If anyone can offer any help I'd be really grateful! I've found it quite difficult to understand a lot of the posts on the forums on the support websites!


----------



## Masterchiefxx17

*Re: Wireless Range Extender Not Working*

Hi and Welcome to TSF!

Do all devices fail to connect to the externder? What lights are lit up on the extender?

On the computer that cannot connect to the externder what type of wireless card in the computer? Also what OS is it running?


----------



## rmurray

*Re: Wireless Range Extender Not Working*

Hi, thanks! 
I'm not sure what wireless card is in it but it's a Sony Vaio and it's Windows 7? 
I tried to connect using a different laptop too but that also showed limited connectivity!


----------



## Masterchiefxx17

*Re: Wireless Range Extender Not Working*

Go back to www.mywifiext.com and go under the maintenance tab.

Is the extender connected to the router?
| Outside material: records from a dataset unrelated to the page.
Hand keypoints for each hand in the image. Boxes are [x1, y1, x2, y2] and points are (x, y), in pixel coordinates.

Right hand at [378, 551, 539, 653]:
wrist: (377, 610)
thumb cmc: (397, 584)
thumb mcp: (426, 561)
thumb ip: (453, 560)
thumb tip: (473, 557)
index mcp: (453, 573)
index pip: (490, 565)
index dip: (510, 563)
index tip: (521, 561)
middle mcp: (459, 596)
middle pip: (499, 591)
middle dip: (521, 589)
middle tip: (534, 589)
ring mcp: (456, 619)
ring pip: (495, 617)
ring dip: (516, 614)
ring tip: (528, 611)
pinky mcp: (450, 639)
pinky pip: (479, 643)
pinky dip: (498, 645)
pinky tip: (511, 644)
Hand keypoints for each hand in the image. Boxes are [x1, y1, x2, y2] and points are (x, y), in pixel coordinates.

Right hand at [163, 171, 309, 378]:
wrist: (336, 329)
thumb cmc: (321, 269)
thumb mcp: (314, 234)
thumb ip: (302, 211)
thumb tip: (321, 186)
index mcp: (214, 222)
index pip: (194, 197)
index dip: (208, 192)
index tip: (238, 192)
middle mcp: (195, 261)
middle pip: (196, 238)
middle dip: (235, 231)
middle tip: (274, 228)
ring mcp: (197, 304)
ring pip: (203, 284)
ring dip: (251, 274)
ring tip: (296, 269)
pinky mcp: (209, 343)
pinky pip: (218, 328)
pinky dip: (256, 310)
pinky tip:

It should say Connected.

Next go under the advance tab and make sure the *Enable Wireless Access Point* box is ticked.


----------



## rmurray

*Re: Wireless Range Extender Not Working*

Hi, thank you so much for helping! 
I can't actually get onto www.mywifiext.com anymore it keeps redirecting me to support.netgear.com


----------



## TheCyberMan

*Re: Wireless Range Extender Not Working*

The guide you need is below to mywifiext.com:


How to setup your NETGEAR WN3000RP Universal WiFi Range Extender?

Wait for the led to light up and turn green before you start the configuration.
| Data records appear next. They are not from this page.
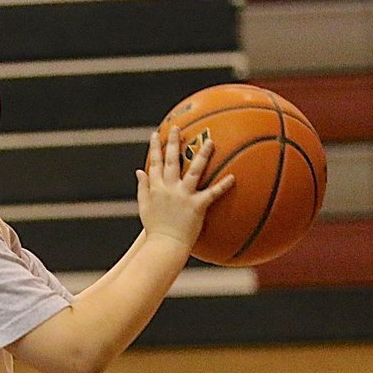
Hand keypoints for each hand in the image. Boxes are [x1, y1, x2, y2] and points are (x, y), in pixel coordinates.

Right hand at [135, 124, 233, 247]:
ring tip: (210, 141)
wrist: (164, 245)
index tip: (156, 134)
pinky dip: (223, 186)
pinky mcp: (197, 206)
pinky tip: (233, 177)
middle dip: (173, 142)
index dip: (154, 148)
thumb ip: (142, 187)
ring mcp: (183, 196)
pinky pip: (212, 194)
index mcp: (156, 188)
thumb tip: (139, 170)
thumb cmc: (155, 229)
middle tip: (177, 127)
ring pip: (194, 171)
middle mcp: (169, 189)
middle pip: (171, 161)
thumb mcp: (144, 207)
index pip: (154, 163)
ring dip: (202, 155)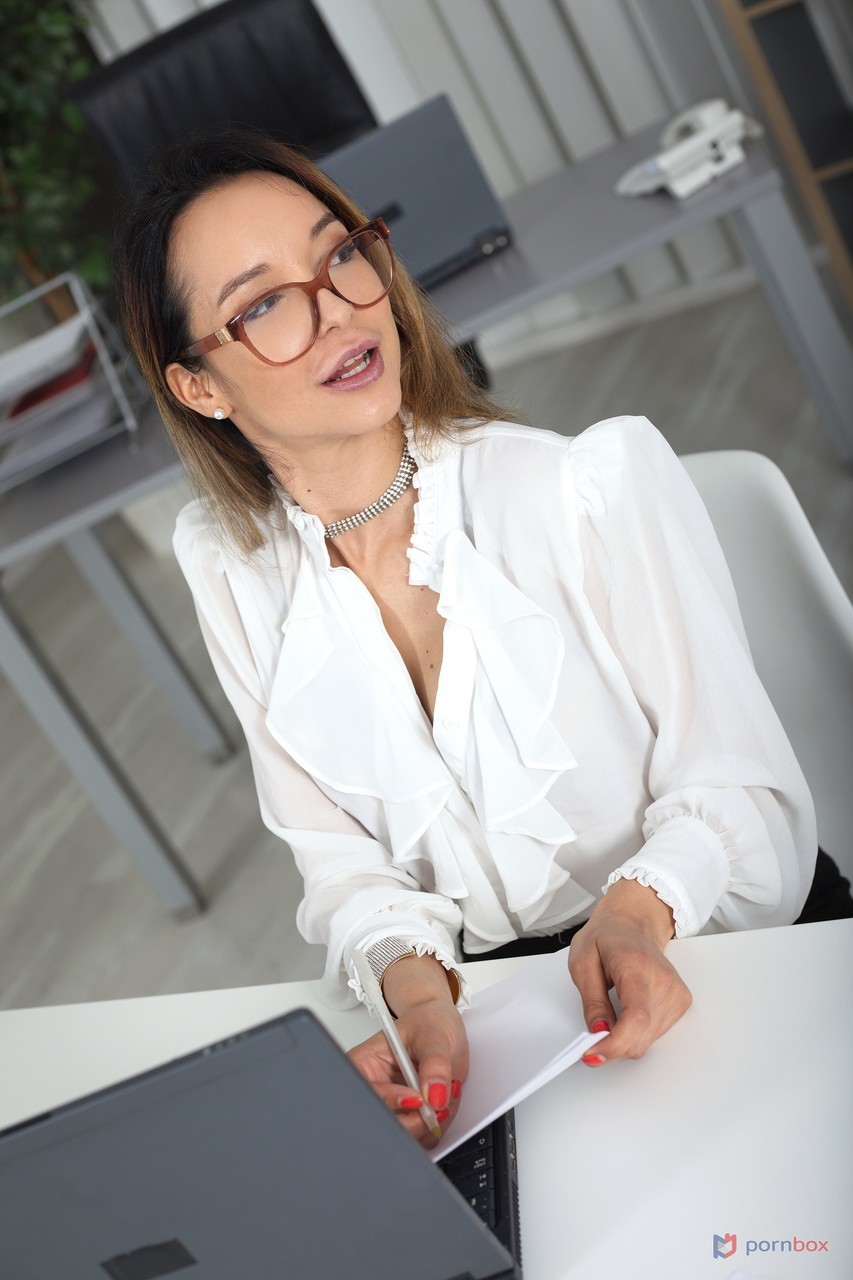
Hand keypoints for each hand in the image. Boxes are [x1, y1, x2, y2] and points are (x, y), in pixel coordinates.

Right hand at [347, 954, 468, 1146]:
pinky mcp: (413, 1118)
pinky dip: (441, 1123)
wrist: (443, 1027)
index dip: (391, 1101)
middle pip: (384, 1122)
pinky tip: (445, 1098)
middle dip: (415, 1119)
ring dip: (433, 1120)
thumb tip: (435, 1094)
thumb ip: (435, 1064)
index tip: (417, 1097)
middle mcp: (377, 1090)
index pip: (368, 1094)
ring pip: (406, 1135)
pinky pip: (425, 1136)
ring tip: (445, 1090)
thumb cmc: (429, 1022)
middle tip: (437, 1102)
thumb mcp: (433, 1035)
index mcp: (365, 1065)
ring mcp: (394, 1107)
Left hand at [568, 878, 691, 1064]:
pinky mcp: (682, 1002)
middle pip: (640, 1037)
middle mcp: (664, 982)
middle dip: (611, 1045)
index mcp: (637, 967)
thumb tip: (599, 1033)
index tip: (592, 1053)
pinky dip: (636, 1033)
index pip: (635, 1018)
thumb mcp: (582, 962)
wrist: (633, 923)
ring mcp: (677, 993)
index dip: (614, 1044)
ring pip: (646, 1042)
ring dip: (623, 1039)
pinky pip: (655, 1035)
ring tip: (610, 1011)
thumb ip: (591, 1001)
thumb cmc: (607, 938)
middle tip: (591, 1034)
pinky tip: (627, 1010)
Choose the ssid of your ADSL modem/router for your existing network and then follow the instructions.

After following the guide and re-booting the router.

Go into your TCPIPv4 settings for the wireless connection by going to:

start>control panel>Network and sharing centre>change adapter settings and right click the Wireless Network connection>properties, highlight Internet Protocol Version TCPIPv4>properties>advanced under default gateway click add and input the ip address of the extender in here click ok and ok again.

Power cycle all devices.

Turn on main modem or modem/router first wait for lights to stabilise.

Turn on range extender wait for lights to stabilise.

Turn on computer wait until fully booted inputting credentials to log on.

Clcik on extender SSID input the the wireless network key.

If the key is a passphrase it can be inputted as written.

If the key is a pre-shared key which will be 26 characters long minimum then three things to remember:

1. All letters to be capitals.
2. No spaces.
3. Anything that looks like the letter "o" is in fact a zero.


----------